Despite living very close to it all summer, before last night I had never been in the famous Public Theater. But, now that I live in the city again I have restarted my theater lotto apps. It turns out the The Public offers free tickets to the first previews of their shows by lotto. I had heard through a grapevine that Party People, a transfer from the Oregon Shakespeare Festival, was supposed to be amazing, so I entered and won!
I’ve been to shows in previews before (in Chicago), but never a first preview. It was exciting to think that I was at the actual NY debut of this show. (And of course the performances were already great, it didn’t feel like I was watching anyone rehearse anything.) I’m definitely going to take advantage of this program again.

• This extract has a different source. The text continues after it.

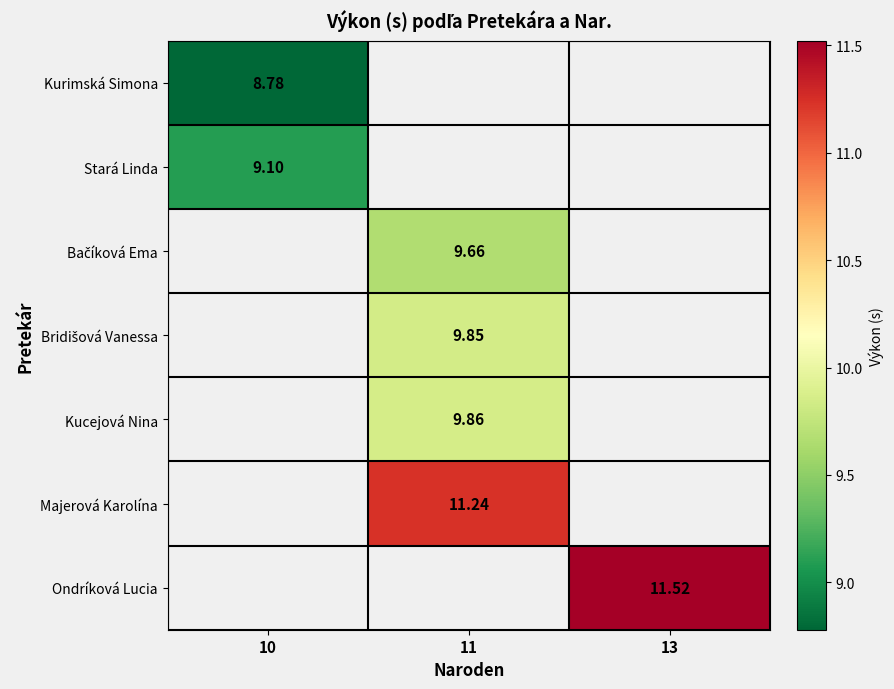

What is the difference between the highest and lowest values at 10?

0.3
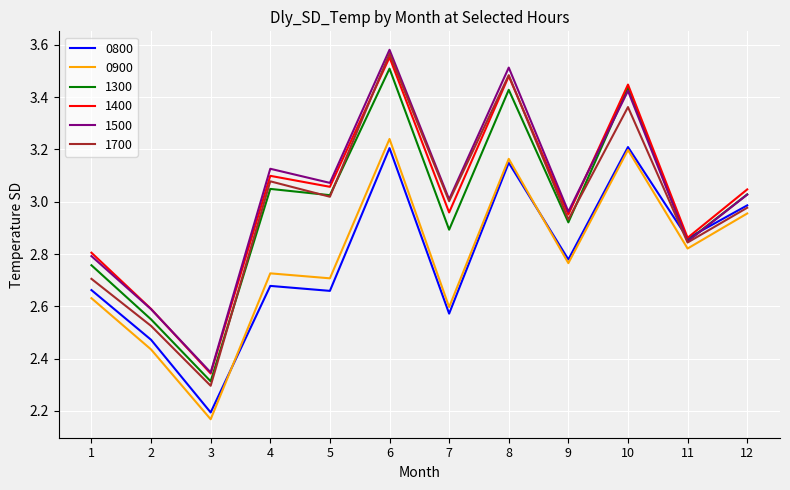

Is the value of 0800 at 3 greater than the value of 0900 at 9?

No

OK, not onto the show itself. Developed by the ensemble Universes, who, according to the playbill, are known for mixing genres (poetry, rap, theater, political protest) to tell stories, the play looks at the legacy of the Black Panthers and the Young Lords (a Puerto Rican nationalist group started in Chicago that I had embarrassingly never heard of until last night.
There’s obviously a lot to unpack about the history and impact of 1960s radical revolutionary politics (I’ve took a class in grad school that spent weeks on it), and that may explain why this play feels like 3 separate shows mashed up and remixed into one. There are too many “truths” to attempt a cohesive narrative.
For the most part this strategy works, but as with any kind of collage there are parts that are more successful than others. And this is probably a personal preference, but up until the very end, I just really preferred the songs set in the sixties and seventies. They had a vibrancy and urgency and explained the history without feeling pedantic. On the other hand the frame narrative (a gallery show featuring interviews with former party members) never seemed to fully come together for me.
But, the final number, which brings together the two stories with a rousing chorus of “Give me land, bread, housing. Give me justice. Give me peace” was a powerful call to action (as in actual action rather than tweeting about the things you believe) that really resonated.
The show runs through Dec 11 in the Anspacher at The Public Theater 425 Lafayette St.